Despite a more cautious global investment environment, African startups raised $1.44 billion during the first half of 2026, slightly surpassing the $1.42 billion recorded during the same period in 2025. While the number of deals declined, investors wrote larger cheques, signalling continued confidence in companies building long-term infrastructure rather than short-term consumer products. Equity funding reached $818 million, while debt financing accounted for $614 million, highlighting growing investor interest in capital-intensive sectors such as energy, mobility, and financial infrastructure.
This shift is particularly significant for companies like GSX.
Rather than competing directly with fintech applications that consumers use daily, the company is building the underlying rails that could enable governments, banks, fintech firms, and enterprises to settle transactions more efficiently. Its vision extends beyond payments to include digital currencies, compliance infrastructure, identity verification, and tokenised financial assets capable of moving seamlessly across borders.
For Uganda, attracting companies developing foundational technology rather than purely consumer-facing applications could strengthen its position within Africa’s digital economy. Financial infrastructure typically creates wider economic spillovers by enabling investment, improving market efficiency, reducing transaction costs, and supporting international trade.

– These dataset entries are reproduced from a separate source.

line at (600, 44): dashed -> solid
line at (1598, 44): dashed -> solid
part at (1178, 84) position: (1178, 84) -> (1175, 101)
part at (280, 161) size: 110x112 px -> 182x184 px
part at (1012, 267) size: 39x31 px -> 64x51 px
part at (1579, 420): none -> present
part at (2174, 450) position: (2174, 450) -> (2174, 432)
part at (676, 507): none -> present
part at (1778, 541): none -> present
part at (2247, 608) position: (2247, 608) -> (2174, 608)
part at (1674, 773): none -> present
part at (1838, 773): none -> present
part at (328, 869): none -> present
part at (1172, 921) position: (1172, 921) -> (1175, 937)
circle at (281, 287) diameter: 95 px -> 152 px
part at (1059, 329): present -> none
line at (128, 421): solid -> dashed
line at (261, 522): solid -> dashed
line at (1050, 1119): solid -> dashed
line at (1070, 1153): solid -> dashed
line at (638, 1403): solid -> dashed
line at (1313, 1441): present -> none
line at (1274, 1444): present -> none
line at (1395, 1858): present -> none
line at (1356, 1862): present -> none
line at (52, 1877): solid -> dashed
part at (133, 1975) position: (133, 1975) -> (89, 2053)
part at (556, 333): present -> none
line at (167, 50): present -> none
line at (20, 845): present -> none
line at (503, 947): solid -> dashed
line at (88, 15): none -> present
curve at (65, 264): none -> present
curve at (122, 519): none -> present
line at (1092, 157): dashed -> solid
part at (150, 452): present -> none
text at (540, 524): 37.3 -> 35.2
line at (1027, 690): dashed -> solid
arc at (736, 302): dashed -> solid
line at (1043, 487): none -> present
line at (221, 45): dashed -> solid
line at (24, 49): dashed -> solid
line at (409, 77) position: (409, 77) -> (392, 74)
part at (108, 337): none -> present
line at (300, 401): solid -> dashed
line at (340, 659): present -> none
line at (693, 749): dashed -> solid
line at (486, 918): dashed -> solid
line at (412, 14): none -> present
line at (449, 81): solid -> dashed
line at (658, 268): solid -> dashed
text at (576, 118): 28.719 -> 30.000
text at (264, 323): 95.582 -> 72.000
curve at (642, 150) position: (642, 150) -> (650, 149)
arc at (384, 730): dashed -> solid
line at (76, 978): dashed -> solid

The country’s appeal is also strategic. Compared with more mature startup ecosystems where competition is intense, Uganda offers room for governments, regulators, and private innovators to collaborate in shaping next-generation financial systems from the ground up.
Whether GSX ultimately succeeds will depend on execution, regulatory cooperation, and market adoption. Blockchain infrastructure remains an evolving sector, and many governments continue to assess the opportunities and risks associated with digital currencies and tokenised assets.
Yet the company’s growing investment in Uganda highlights a larger reality. Africa’s next technology story may not be written solely by consumer apps or unicorn startups. Increasingly, it may be shaped by the companies building the invisible infrastructure that enables money, assets, and commerce to move more efficiently across the continent.
As Africa’s digital economy matures, Uganda is making a compelling case that it intends to be more than an emerging market for technology. It wants to become one of the places where the continent’s next generation of financial infrastructure is built.